— GIVEN TEXT —
European Union governments delayed making a decision Friday on a push by Britain and France to arm Syrian rebels against government troops, as the civil war in Syria marked its second anniversary. Syria was not on the agenda of the European summit that ended Friday in Brussels. But Europe's two military heavyweights, Britain and France, made sure it would be discussed.
Both countries say they will act together in trying to get the 27-member European Union to lift an embargo against shipping weapons to Syria.
British Prime Minister David Cameron said arming the Syrian rebels did not mean giving up on a political solution to the Syrian conflict that has killed roughly 70,000 people and displaced more than a million.
"But of course people want a political solution - of course I want a political situation. But this is not an either-or situation," Cameron said. "I think in fact we're more likely to see political progress if actually people can see that the Syrian opposition which we have now recognized, that we are working with, is a credible and strengthening and growing force."
Demonstrations were held Friday in protest centers across Syria to mark the second anniversary of the conflict which has claimed the lives of 70,000 people. Anti-government protesters first took to the streets in Syria to demand democratic change on March 15, 2011, during the early days of the region-wide upheaval known as the Arab Spring.

— RAW DATA —
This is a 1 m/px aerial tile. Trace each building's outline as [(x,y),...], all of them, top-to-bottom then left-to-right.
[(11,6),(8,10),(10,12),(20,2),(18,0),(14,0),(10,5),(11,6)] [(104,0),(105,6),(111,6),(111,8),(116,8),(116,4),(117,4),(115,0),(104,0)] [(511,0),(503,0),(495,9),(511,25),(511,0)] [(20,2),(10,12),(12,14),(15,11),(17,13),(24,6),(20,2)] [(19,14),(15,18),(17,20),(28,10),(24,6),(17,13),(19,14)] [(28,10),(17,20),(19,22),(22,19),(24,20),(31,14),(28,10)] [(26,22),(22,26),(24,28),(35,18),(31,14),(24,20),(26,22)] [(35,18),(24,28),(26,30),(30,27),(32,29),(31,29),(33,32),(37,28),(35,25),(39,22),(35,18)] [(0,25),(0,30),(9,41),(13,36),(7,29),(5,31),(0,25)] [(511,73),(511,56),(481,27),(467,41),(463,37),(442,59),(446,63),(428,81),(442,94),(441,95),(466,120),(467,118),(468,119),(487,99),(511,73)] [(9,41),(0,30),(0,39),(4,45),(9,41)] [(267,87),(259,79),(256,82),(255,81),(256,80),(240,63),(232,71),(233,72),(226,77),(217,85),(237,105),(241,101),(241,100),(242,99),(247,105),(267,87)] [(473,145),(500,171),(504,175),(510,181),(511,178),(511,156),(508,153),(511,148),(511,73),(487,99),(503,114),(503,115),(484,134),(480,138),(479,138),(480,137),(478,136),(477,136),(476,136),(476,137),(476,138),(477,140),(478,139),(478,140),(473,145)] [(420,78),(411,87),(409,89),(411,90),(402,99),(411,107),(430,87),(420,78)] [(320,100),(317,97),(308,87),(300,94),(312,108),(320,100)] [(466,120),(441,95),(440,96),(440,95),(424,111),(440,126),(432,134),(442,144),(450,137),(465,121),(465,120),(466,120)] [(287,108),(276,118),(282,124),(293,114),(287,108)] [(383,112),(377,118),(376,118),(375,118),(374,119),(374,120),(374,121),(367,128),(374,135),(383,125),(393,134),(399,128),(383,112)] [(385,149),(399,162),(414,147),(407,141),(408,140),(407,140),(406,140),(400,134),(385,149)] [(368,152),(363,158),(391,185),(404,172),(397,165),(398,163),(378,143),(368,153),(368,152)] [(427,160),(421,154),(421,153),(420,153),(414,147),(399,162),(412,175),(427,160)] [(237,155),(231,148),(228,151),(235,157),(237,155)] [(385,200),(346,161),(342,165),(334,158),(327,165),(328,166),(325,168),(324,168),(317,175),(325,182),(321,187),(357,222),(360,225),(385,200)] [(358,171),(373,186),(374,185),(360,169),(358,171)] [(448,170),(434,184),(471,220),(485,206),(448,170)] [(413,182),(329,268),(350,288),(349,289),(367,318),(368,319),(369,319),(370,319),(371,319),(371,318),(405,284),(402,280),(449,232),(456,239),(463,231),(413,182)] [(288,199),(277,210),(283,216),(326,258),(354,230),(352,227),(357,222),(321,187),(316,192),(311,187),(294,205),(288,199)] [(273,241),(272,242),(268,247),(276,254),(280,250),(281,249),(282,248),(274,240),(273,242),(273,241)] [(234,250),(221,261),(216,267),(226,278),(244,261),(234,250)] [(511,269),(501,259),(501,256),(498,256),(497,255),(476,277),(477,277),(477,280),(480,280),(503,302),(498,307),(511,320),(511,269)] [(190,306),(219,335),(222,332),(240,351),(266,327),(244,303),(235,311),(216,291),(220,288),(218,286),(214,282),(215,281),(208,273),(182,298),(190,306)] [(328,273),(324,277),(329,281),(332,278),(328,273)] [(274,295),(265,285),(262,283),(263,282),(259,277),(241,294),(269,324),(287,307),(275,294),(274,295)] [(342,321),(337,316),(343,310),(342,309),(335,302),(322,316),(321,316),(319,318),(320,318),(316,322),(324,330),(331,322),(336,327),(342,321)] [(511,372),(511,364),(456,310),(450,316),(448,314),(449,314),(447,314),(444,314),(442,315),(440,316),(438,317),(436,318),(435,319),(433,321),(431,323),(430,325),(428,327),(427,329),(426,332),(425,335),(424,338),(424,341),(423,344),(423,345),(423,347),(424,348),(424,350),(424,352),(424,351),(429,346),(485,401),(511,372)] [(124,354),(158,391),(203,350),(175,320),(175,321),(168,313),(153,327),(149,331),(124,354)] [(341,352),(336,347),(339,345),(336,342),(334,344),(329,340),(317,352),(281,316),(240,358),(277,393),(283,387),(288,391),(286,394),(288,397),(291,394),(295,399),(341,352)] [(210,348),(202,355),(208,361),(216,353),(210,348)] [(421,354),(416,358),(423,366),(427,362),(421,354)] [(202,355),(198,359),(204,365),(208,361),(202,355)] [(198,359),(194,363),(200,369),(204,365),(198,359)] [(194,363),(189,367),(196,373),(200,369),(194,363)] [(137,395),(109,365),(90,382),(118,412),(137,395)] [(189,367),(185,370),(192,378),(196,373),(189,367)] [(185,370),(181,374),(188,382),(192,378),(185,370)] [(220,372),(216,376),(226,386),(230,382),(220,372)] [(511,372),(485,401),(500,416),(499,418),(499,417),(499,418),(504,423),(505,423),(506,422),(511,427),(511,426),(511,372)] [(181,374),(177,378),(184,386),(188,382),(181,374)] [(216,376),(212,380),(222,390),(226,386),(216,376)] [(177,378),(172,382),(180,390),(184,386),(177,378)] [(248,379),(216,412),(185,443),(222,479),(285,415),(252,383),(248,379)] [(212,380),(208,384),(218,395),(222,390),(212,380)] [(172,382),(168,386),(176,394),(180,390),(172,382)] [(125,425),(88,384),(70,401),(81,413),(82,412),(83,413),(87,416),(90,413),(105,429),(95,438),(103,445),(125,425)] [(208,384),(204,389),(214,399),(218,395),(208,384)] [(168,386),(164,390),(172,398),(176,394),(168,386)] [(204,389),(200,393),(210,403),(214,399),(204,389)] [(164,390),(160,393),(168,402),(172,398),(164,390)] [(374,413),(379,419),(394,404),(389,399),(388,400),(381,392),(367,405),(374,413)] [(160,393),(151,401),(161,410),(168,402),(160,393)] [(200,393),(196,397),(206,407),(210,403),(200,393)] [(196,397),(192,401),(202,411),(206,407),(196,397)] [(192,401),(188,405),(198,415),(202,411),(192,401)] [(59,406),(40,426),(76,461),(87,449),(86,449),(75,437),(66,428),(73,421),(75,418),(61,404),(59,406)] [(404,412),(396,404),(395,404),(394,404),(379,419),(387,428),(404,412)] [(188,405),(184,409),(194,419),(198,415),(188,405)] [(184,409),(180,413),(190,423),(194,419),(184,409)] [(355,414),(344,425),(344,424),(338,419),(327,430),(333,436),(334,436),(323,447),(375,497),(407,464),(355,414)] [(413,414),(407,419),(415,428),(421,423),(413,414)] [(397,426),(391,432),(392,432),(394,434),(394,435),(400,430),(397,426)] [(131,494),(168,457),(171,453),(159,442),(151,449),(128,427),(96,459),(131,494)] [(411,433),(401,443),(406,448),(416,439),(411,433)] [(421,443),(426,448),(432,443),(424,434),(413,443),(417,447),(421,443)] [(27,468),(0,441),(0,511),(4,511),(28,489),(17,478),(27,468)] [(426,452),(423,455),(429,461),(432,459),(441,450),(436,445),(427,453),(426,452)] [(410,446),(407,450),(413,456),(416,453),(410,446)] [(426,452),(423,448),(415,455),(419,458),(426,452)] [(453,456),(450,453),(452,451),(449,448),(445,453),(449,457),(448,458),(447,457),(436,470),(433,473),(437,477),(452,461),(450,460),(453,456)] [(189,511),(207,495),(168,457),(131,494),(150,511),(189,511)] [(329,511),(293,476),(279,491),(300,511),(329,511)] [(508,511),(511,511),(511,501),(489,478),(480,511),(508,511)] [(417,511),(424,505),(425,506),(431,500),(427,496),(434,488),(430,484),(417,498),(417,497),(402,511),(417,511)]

— WRITTEN INSTRUCTION A —
Render this sentence from the report on the Syrian civil war into Spanish: "Both countries say they will act together in trying to get the 27-member European Union to lift an embargo against shipping weapons to Syria."
— WRITTEN INSTRUCTION B —
Reproduce the passage of the report on the Syrian civil war from "British Prime Minister" up to and including "than a million.".

— EXPECTED OUTPUT A —
Ambos países dicen que actuarán juntos para intentar que la Unión Europea, de 27 miembros, levante un embargo sobre el envío de armas a Siria.

— EXPECTED OUTPUT B —
British Prime Minister David Cameron said arming the Syrian rebels did not mean giving up on a political solution to the Syrian conflict that has killed roughly 70,000 people and displaced more than a million.